Tasks ▸
1 - In the review of Carolyn Krieg's photo-arts, what does Krieg print her manipulated images on?
2 - Retype everything in the review of Carolyn Krieg's photo-arts from "I don’t think" down to "works at all.".

Source extract ▸
------------------------------
I don’t think a place counts as an idea in Carolyn Krieg’s work. But if there’s some unifying meta-theme in these India, Europe and Montana based photo-arts, I didn’t see it. Krieg seems to be in between things, in the place-concept grid, or maybe outside it altogether. Except for the bits of Sanskrit and the Hindu images, it would be very hard to place any of these works at all.

The exhibit notes say, “[Krieg’s] process mirrors the exploratory concerns of her travels,” but these concerns are not apparent in the works, which involve taking a photograph, scanning the image into Photoshop, manipulating it within the program, and printing it out on Polaroid. I couldn’t have recognized that process; I read about it in the notes. As I read, I thought, “Ah, yes, the Photoshops of our brains,” but then I couldn’t seem to go anywhere with that. It did occur to me that travel narratives of any kind are akin to Krieg’s next step, in which “she ... takes the layers apart, applies ink and oils, and ends up with a positive image.” Travel stories seem to evolve something like that, whether idea-laden or not.
------------------------------
Recorded information ▸
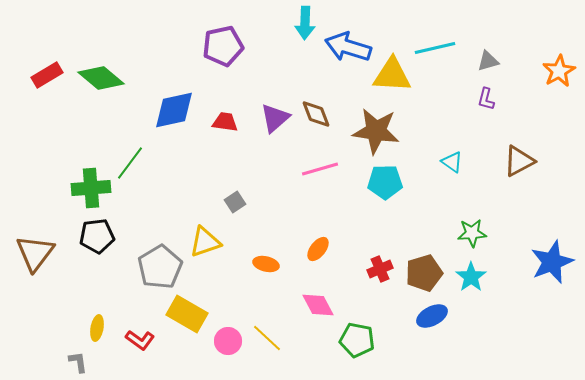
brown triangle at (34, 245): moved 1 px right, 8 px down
------------------------------
Answers in order ▸
1 - Polaroid.

2 -
I don’t think a place counts as an idea in Carolyn Krieg’s work. But if there’s some unifying meta-theme in these India, Europe and Montana based photo-arts, I didn’t see it. Krieg seems to be in between things, in the place-concept grid, or maybe outside it altogether. Except for the bits of Sanskrit and the Hindu images, it would be very hard to place any of these works at all.